The Huawei logo is seen on a communications device in London, Britain Photograph:( Reuters )
The declaration made by FCC bars US tech firms from tapping an $8.3 billion Universal Service fund to purchase equipment from the companies, effective immediately.
The US telecommunications regulator Federal Communications Commission(FCC) on Tuesday formally designated China's Huawei Technologies Co and ZTE Corp as posing threats to US national security.
The declaration bars US tech firms from tapping an $8.3 billion Universal Service Fund to purchase equipment from the companies, effective immediately.
This fund was established in 1997 and is a programme that provides subsidies to companies while purchasing equipment and services for the maximisation of access to the telecom industry in a country.
The US telecommunications regulator had voted in November to issue the declaration and had proposed requiring rural carriers to remove and replace equipment from the two Chinese companies from existing US networks.
''Both companies have close ties to the Chinese Communist Party and China’s military apparatus, and both companies are broadly subject to Chinese law obligating them to cooperate with the country’s intelligence services,'' FCC Chairman Ajit Pai said in a statement Tuesday.
''We cannot and will not allow the Chinese Communist Party to exploit network vulnerabilities and compromise our critical communications infrastructure," he added.
Huawei and ZTE did not immediately respond to requests for comment but have previously sharply criticized the FCC's actions.
FCC Commissioner Geoffrey Starks said on Tuesday that "untrustworthy equipment" remains in place in US networks and said the US Congress must allocate funding for replacements.

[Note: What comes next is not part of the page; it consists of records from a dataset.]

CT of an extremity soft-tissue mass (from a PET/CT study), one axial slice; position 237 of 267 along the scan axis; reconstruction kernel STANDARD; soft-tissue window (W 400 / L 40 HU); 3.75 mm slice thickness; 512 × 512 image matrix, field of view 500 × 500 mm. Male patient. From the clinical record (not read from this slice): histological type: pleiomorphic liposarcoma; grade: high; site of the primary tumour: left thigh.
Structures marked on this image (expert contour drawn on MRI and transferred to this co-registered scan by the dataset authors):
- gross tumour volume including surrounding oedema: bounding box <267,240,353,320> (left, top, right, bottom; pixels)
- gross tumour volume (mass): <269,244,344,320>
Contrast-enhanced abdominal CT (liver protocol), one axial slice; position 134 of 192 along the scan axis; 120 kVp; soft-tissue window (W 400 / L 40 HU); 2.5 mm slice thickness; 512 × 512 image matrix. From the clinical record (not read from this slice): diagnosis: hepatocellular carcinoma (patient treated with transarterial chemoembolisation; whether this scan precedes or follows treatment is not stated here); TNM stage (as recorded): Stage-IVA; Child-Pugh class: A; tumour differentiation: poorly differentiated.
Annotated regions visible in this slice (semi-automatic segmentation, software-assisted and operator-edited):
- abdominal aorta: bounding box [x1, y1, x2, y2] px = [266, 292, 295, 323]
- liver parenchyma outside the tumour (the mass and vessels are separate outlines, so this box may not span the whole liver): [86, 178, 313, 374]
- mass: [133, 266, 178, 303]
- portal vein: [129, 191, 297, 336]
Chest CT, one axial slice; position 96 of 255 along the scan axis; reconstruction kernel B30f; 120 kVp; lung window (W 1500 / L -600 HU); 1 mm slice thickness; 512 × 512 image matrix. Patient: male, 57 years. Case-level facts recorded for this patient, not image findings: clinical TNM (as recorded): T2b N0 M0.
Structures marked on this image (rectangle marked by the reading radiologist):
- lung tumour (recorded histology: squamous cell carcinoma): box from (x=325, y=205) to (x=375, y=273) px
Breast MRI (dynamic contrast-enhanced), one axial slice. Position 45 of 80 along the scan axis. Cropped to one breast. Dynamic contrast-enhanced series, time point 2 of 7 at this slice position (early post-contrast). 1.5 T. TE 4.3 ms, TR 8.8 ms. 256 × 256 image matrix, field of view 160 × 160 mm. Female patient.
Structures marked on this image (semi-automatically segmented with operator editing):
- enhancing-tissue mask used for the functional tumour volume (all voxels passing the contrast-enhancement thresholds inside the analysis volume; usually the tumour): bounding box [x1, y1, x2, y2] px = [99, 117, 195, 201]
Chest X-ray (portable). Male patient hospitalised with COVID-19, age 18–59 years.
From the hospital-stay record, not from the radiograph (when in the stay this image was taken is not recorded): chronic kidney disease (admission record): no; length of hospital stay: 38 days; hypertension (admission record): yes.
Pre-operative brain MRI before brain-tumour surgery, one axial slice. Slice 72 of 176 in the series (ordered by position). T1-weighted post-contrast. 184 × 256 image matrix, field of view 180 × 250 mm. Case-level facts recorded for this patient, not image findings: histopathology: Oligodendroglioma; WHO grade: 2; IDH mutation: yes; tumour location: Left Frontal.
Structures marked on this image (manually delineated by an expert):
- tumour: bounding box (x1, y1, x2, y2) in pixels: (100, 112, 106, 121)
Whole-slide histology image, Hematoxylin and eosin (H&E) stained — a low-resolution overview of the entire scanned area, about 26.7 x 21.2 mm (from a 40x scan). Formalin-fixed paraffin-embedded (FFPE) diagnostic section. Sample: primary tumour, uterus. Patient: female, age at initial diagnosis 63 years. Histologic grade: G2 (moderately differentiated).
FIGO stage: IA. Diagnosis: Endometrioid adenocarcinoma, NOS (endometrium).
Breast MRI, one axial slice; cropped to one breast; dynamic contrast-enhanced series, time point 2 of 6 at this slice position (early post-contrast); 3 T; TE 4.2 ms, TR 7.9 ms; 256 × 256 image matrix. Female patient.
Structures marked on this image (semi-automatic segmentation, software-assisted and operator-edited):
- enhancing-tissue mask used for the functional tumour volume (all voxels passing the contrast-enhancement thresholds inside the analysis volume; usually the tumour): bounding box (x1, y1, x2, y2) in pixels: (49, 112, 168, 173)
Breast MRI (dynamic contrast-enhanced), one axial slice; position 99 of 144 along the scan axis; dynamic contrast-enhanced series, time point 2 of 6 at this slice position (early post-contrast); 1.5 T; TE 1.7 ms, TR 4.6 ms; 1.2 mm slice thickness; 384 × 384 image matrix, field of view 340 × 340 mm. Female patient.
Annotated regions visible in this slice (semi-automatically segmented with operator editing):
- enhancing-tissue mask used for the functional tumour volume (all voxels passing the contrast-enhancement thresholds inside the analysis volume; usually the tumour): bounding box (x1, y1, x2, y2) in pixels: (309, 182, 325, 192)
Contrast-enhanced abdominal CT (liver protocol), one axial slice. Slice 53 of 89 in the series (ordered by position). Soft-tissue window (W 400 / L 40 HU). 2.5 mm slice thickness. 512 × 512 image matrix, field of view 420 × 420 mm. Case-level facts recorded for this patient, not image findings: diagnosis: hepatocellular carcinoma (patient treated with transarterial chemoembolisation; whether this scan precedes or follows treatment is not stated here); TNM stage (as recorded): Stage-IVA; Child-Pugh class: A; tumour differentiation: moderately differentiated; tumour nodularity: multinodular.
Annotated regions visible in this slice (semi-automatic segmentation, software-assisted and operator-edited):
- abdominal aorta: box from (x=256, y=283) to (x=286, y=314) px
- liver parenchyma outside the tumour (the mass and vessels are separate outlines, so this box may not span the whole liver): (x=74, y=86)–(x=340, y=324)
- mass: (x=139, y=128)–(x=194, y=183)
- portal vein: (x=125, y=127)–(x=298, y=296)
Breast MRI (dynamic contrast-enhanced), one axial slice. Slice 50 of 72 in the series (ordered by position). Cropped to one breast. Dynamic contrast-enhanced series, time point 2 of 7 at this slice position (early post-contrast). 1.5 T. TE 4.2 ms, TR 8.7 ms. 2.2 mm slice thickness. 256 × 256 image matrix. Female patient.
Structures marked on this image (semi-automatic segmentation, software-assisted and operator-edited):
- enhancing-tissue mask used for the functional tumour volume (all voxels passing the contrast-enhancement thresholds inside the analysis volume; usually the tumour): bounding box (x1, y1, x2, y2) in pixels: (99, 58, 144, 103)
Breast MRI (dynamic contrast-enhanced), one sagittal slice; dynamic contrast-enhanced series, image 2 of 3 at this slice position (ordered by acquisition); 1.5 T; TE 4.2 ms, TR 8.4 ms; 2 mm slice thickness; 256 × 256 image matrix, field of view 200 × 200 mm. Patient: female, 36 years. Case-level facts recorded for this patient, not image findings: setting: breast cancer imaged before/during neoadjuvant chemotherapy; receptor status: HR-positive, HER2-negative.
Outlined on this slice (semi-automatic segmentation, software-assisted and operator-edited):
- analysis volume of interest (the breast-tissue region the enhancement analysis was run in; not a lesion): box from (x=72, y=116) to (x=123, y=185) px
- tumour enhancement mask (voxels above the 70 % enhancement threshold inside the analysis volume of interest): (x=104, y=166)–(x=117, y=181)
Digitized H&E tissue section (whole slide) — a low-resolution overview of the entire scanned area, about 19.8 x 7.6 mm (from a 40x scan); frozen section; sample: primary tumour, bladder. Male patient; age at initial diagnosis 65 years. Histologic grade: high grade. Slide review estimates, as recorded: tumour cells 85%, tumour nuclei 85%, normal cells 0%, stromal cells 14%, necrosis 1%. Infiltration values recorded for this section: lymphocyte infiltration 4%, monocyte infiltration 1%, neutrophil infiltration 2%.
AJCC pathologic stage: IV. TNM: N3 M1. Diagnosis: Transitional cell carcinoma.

In May 2019, US President Trump had signed an executive order declaring a national emergency and barring US companies from using telecommunications equipment made by companies posing a national security risk. The Trump administration had also added Huawei to its trade blacklist last year.
The FCC has taken an increasingly hard line against Chinese firms. In April, the FCC said it may shut down US operations of three state-controlled Chinese telecommunications companies
The FCC required China Telecom Americas, China Unicom Americas, Pacific Networks Corp and its wholly-owned subsidiary ComNet (USA) LLC to explain why it should not start the process of revoking authorizations enabling their U.S. operations.
The FCC granted its approvals to the firms more than a decade ago.
In May 2019, the FCC voted to deny another state-owned Chinese telecommunications company, China Mobile Ltd, the right to provide US services, citing risks that the Chinese government could use the company to conduct espionage against the US government.